This information is stored in an XML file. The UNICOM Intelligence Data Model interacts with the XML document through another Microsoft standard, the Document Object Model (DOM), and provides a straightforward API for application programs.
In the chart above:
▪Fields can be thought of as mirroring a single RDB field. A single response question might have one field for the categorical response and another for an “all other” verbatim.
▪Each Variable contains the detailed properties for a question or other variable, and can be a container for survey questions or groups of questions, such as grids and rotation groups.
▪Elements are members of response lists.
▪Types are shared response lists, which may be used by multiple questions.
▪Labels hold any other text, and are stored in a multidimensional array according to multiple attributes: user context (for example, question prompts, interviewer instructions), language, and application context (for example, data collection vs. analytic database).
▪Custom Properties are user-defined fields used to extend the metadata content.

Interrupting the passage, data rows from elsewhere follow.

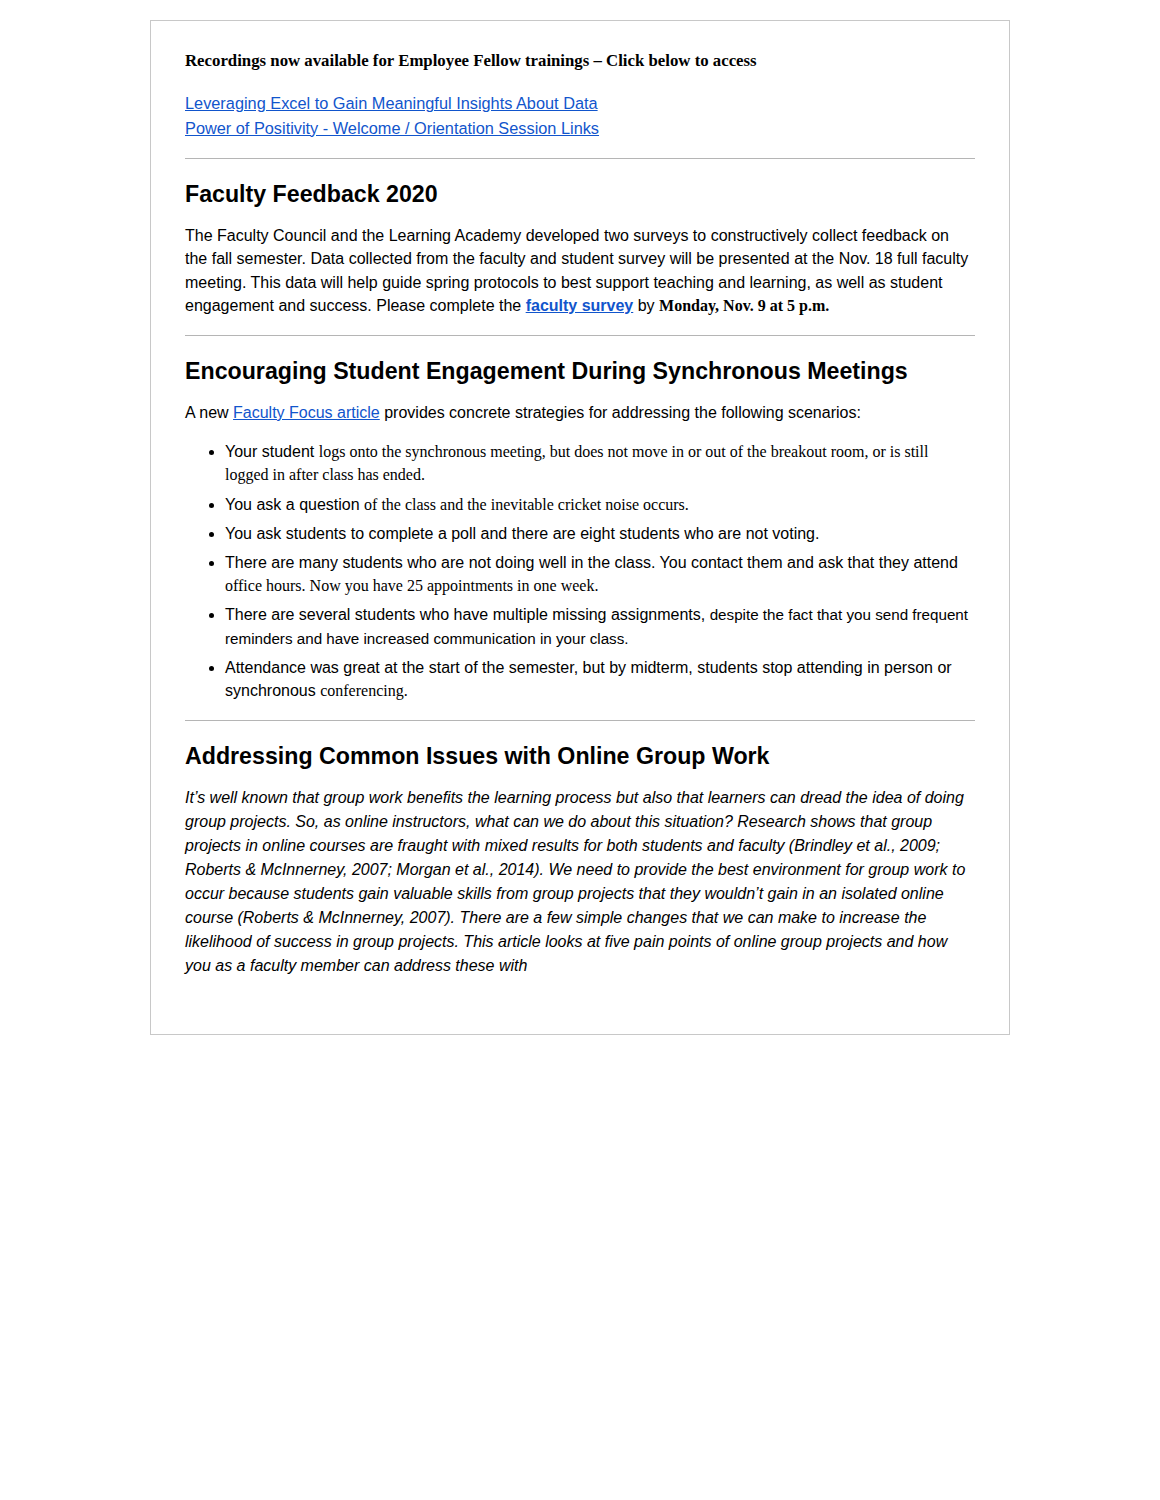Recordings now available for Employee Fellow trainings – Click below to access
Leveraging Excel to Gain Meaningful Insights About Data Power of Positivity - Welcome / Orientation Session Links
Faculty Feedback 2020
The Faculty Council and the Learning Academy developed two surveys to constructively collect feedback on the fall semester. Data collected from the faculty and student survey will be presented at the Nov. 18 full faculty meeting. This data will help guide spring protocols to best support teaching and learning, as well as student engagement and success. Please complete the faculty survey by Monday, Nov. 9 at 5 p.m.
Encouraging Student Engagement During Synchronous Meetings
A new Faculty Focus article provides concrete strategies for addressing the following scenarios:
Your student logs onto the synchronous meeting, but does not move in or out of the breakout room, or is still logged in after class has ended.
You ask a question of the class and the inevitable cricket noise occurs.
You ask students to complete a poll and there are eight students who are not voting.
There are many students who are not doing well in the class. You contact them and ask that they attend office hours. Now you have 25 appointments in one week.
There are several students who have multiple missing assignments, despite the fact that you send frequent reminders and have increased communication in your class.
Attendance was great at the start of the semester, but by midterm, students stop attending in person or synchronous conferencing.
Addressing Common Issues with Online Group Work
It’s well known that group work benefits the learning process but also that learners can dread the idea of doing group projects. So, as online instructors, what can we do about this situation? Research shows that group projects in online courses are fraught with mixed results for both students and faculty (Brindley et al., 2009; Roberts & McInnerney, 2007; Morgan et al., 2014). We need to provide the best environment for group work to occur because students gain valuable skills from group projects that they wouldn’t gain in an isolated online course (Roberts & McInnerney, 2007). There are a few simple changes that we can make to increase the likelihood of success in group projects. This article looks at five pain points of online group projects and how you as a faculty member can address these with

These can be used, for instance, to hold column locations, tabulation instruction tags--or whatever unique information your authoring tool, questionnaire database, or other application requires.
▪Routings currently hold question order for each version (for example, CATI, Web, WAP) and simple questionnaire logic such as skips and filters. Full, “CATI-style” questionnaire logic is planned for future implementation.
Information on questionnaire versions is also maintained by the Metadata Model. Once a version number is specified by the end-user application, the current view shown to the application will be of that version alone. This permits applications that must be aware of changes to questionnaires over time, such as tabulation databases and OLAP environments, to access exactly what was asked in each wave, for instance, of a tracking study. A synchronization process, initiated as each version is finalized and “locked in”, allows each version to store new, unique information separately, while incorporating information common to multiple versions by reference.
How easy to use is it, really?
The example below shows the six lines of Visual Basic code required to open a metadata object, query it and print out the names of the question fields. Compare this with, say, the time required to write a program to extract the same information from a Triple-S metadata file--or from a closed architecture such as Quanvert, where it can't be done at all.
' VB snippet to print variable names from an MDM document
Dim Document As New MDMLib.Document
Dim V As MDMLib.VariableInstance
Document.Load "MyMetadata.mdd"
For Each V In Document.Variables
Print V.Name ' print names of VariableInstances
Next
Handling diverse data formats
The abstraction layer, which makes diverse data and metadata storage formats accessible through the UNICOM Intelligence Data Model API's in real time, at the individual transaction-level, is achieved through the creation of data source components, or DSCs. These are programs (COM objects), individually written for each storage format, which serve as adapters or translators. Where the high level of integration provided by data source components may not be required--where batch conversions are sufficient, for instance--simpler programs using the API can be written to import studies from proprietary formats into the UNICOM Intelligence Data Model, and thus to the many data formats supported by the UNICOM Intelligence Data Model.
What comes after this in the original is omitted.